Vous avez entendu dans la lecture du Livre de l’Exode : « Moïse transmettait au peuple les Lois du Seigneur ». En fait, c’est un commentaire des Dix commandements qui concerne la manière de traiter les faibles. « Tu ne maltraiteras pas l’immigré, tu n’accableras pas l’aveugle et l’orphelin, … si tu prêtes de l’argent à un pauvre n’agit pas comme un usurier, si tu prends en gage le manteau de ton prochain tu le lui rendras, s’il crie vers moi je l’écouterai » (Ex 22,20-25). Cela revient à dire : si vous voulez vraiment être le peuple d’Israël lié par les commandements de Dieu, cela doit apparaître à travers votre manière d’agir à l’égard des autres hommes. Et si nous voulons être chrétiens et exprimer notre foi au Dieu unique, nous devons l’exprimer à travers notre manière de nous comporter avec les autres. On se plaint quelquefois d’être critiqués, regardés avec jalousie, méfiance, avec mépris ou violence, mais on oublie trop facilement que ceux-là mêmes qui nous critiquent sont ceux que Dieu nous a donnés à aimer. Si leurs critiques peuvent être injustes, exagérées, délirantes parfois, elles peuvent aussi exprimer le reflet de notre faiblesse -non pas parce que nous manquerions de savoir-faire social- mais de notre faiblesse de chrétiens dont la foi n’est pas suffisamment profonde et assurée pour que être capables de vivre vraiment dans nos relations avec les autres, comme des frères.

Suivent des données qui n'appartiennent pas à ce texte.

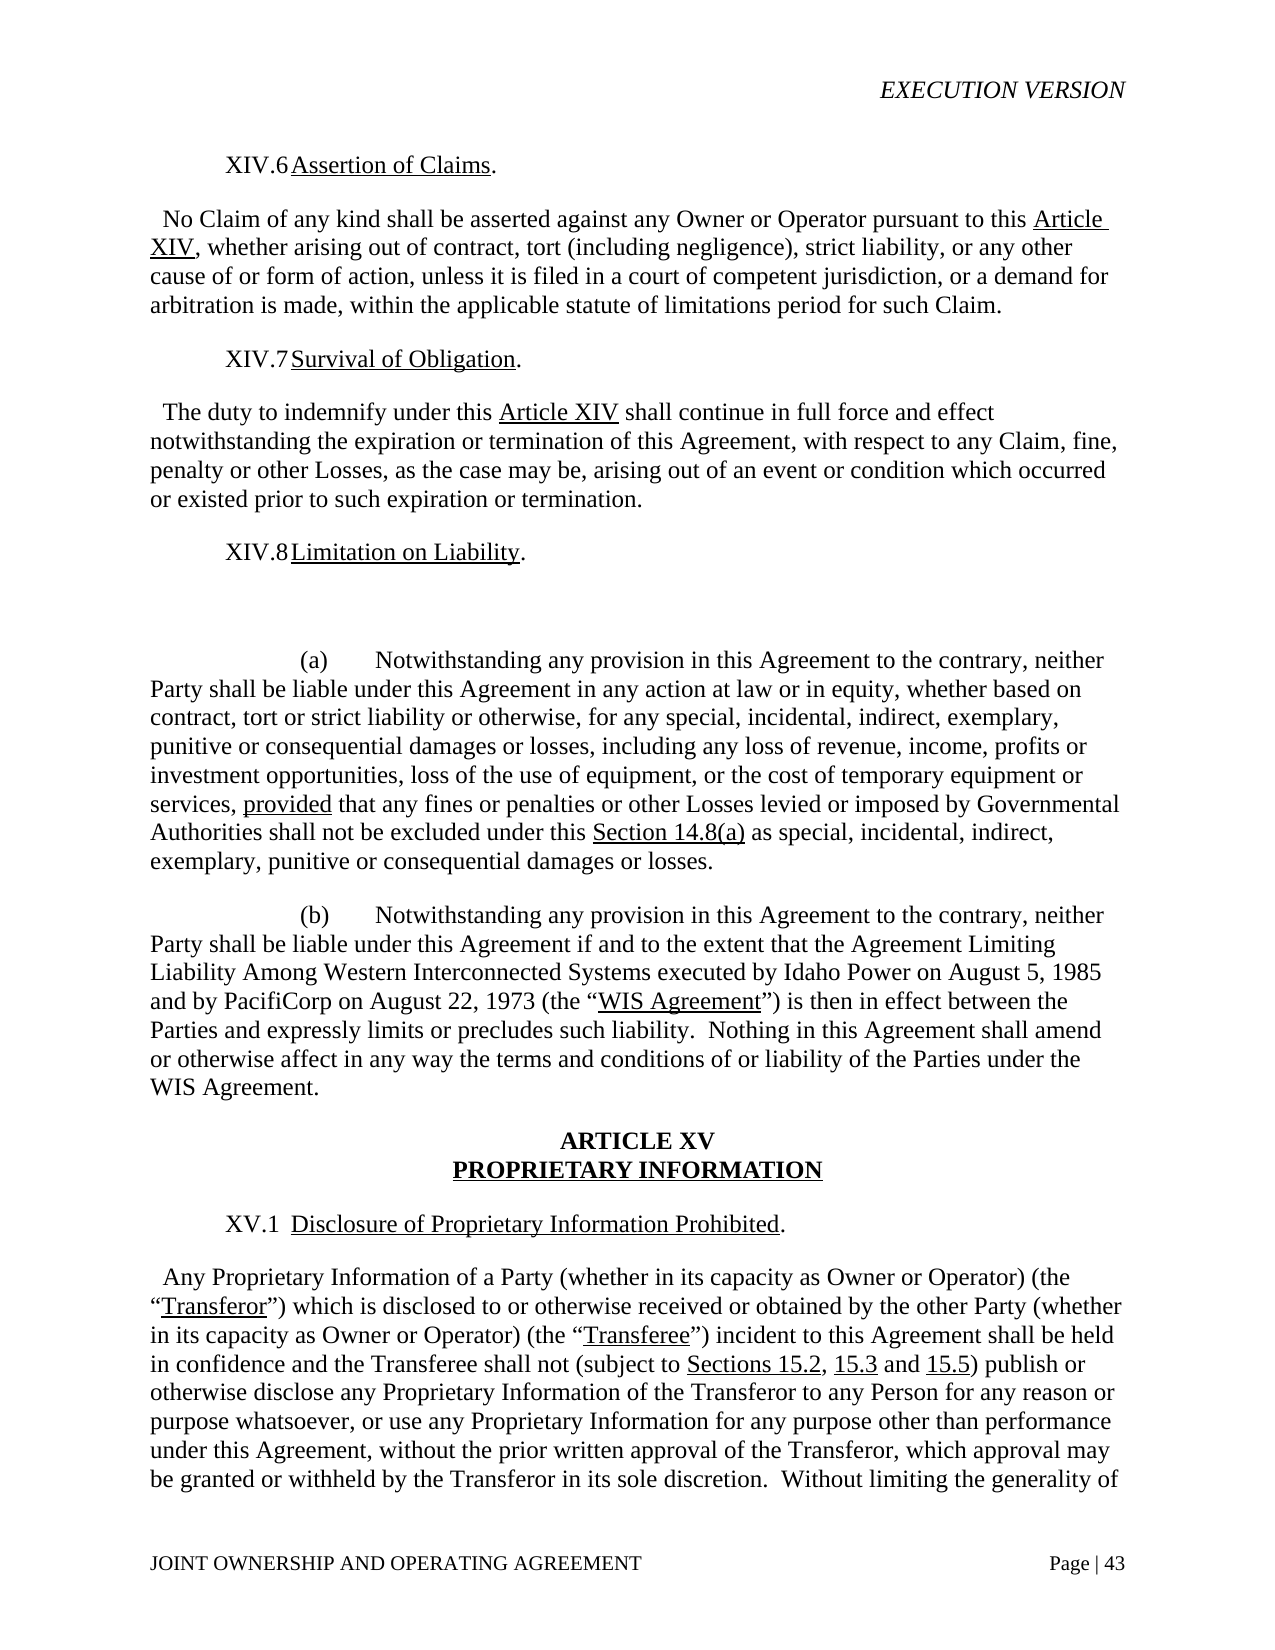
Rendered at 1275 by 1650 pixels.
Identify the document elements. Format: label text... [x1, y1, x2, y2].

subtitle Notwithstanding any provision in this Agreement to the contrary, neither Party shall be liable under this Agreement if and to the extent that the Agreement Limiting Liability Among Western Interconnected Systems executed by Idaho Power on August 5, 1985 and by PacifiCorp on August 22, 1973 (the “WIS Agreement”) is then in effect between the Parties and expressly limits or precludes such liability. Nothing in this Agreement shall amend or otherwise affect in any way the terms and conditions of or liability of the Parties under the WIS Agreement. [150, 900, 1125, 1101]
subtitle Disclosure of Proprietary Information Prohibited. [150, 1209, 1125, 1237]
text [150, 1262, 1125, 1492]
text No Claim of any kind shall be asserted against any Owner or Operator pursuant to this Article XIV, whether arising out of contract, tort (including negligence), strict liability, or any other cause of or form of action, unless it is filed in a court of competent jurisdiction, or a demand for arbitration is made, within the applicable statute of limitations period for such Claim. [150, 204, 1125, 319]
subtitle Assertion of Claims. [150, 150, 1125, 179]
subtitle PROPRIETARY INFORMATION [150, 1126, 1125, 1184]
subtitle Survival of Obligation. [150, 344, 1125, 372]
subtitle Notwithstanding any provision in this Agreement to the contrary, neither Party shall be liable under this Agreement in any action at law or in equity, whether based on contract, tort or strict liability or otherwise, for any special, incidental, indirect, exemplary, punitive or consequential damages or losses, including any loss of revenue, income, profits or investment opportunities, loss of the use of equipment, or the cost of temporary equipment or services, provided that any fines or penalties or other Losses levied or imposed by Governmental Authorities shall not be excluded under this Section 14.8(a) as special, incidental, indirect, exemplary, punitive or consequential damages or losses. [150, 645, 1125, 875]
subtitle Limitation on Liability. [150, 537, 1125, 566]
text The duty to indemnify under this Article XIV shall continue in full force and effect notwithstanding the expiration or termination of this Agreement, with respect to any Claim, fine, penalty or other Losses, as the case may be, arising out of an event or condition which occurred or existed prior to such expiration or termination. [150, 397, 1125, 512]
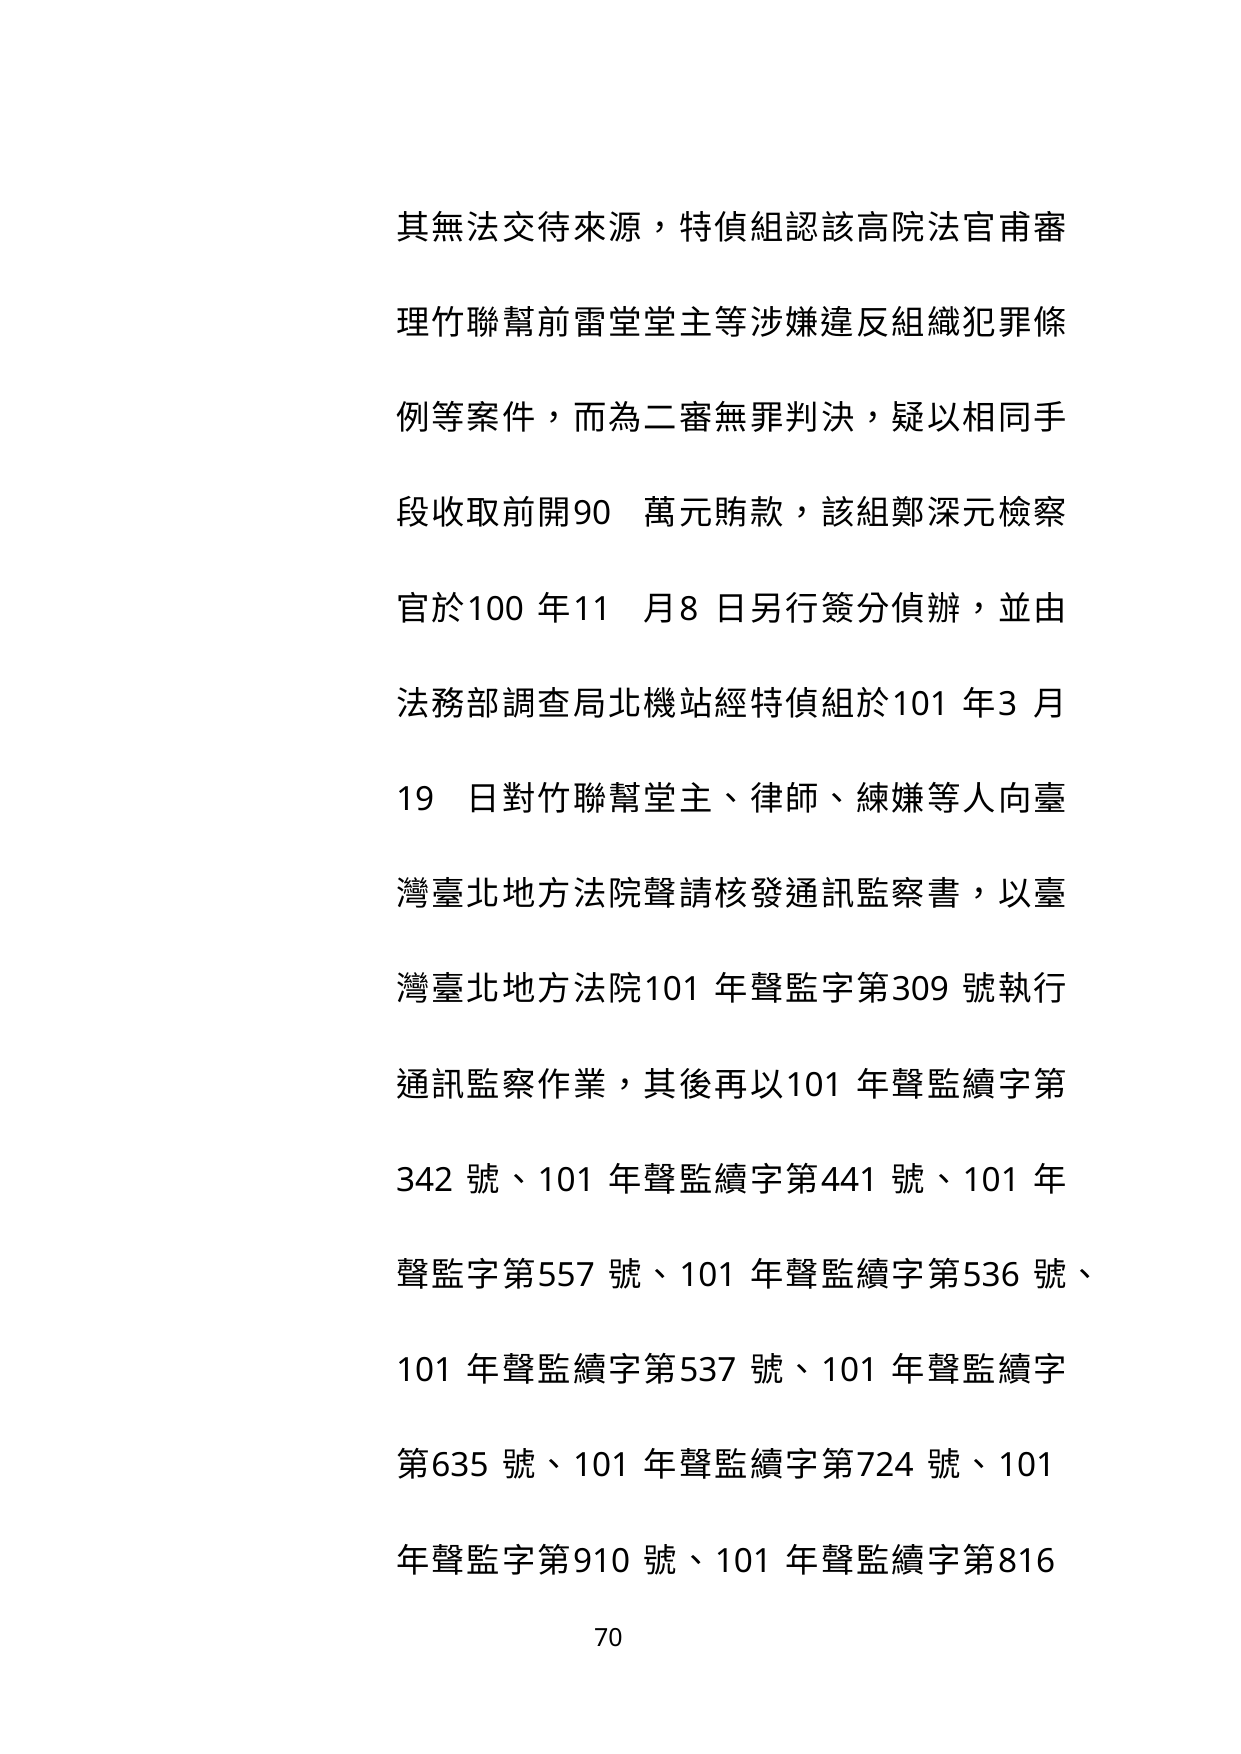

Frères et sœurs, au moment où nous accueillons le don de la Parole et du pain vivant, nous demandons au Seigneur qu’il nous fasse comprendre comment la foi et l’amour de Dieu unique s’expriment et se manifestent dans l’amour de celles et de ceux qu’il a créés à son image et à sa ressemblance. Amen.

+ André cardinal Vingt-Trois, archevêque de Paris.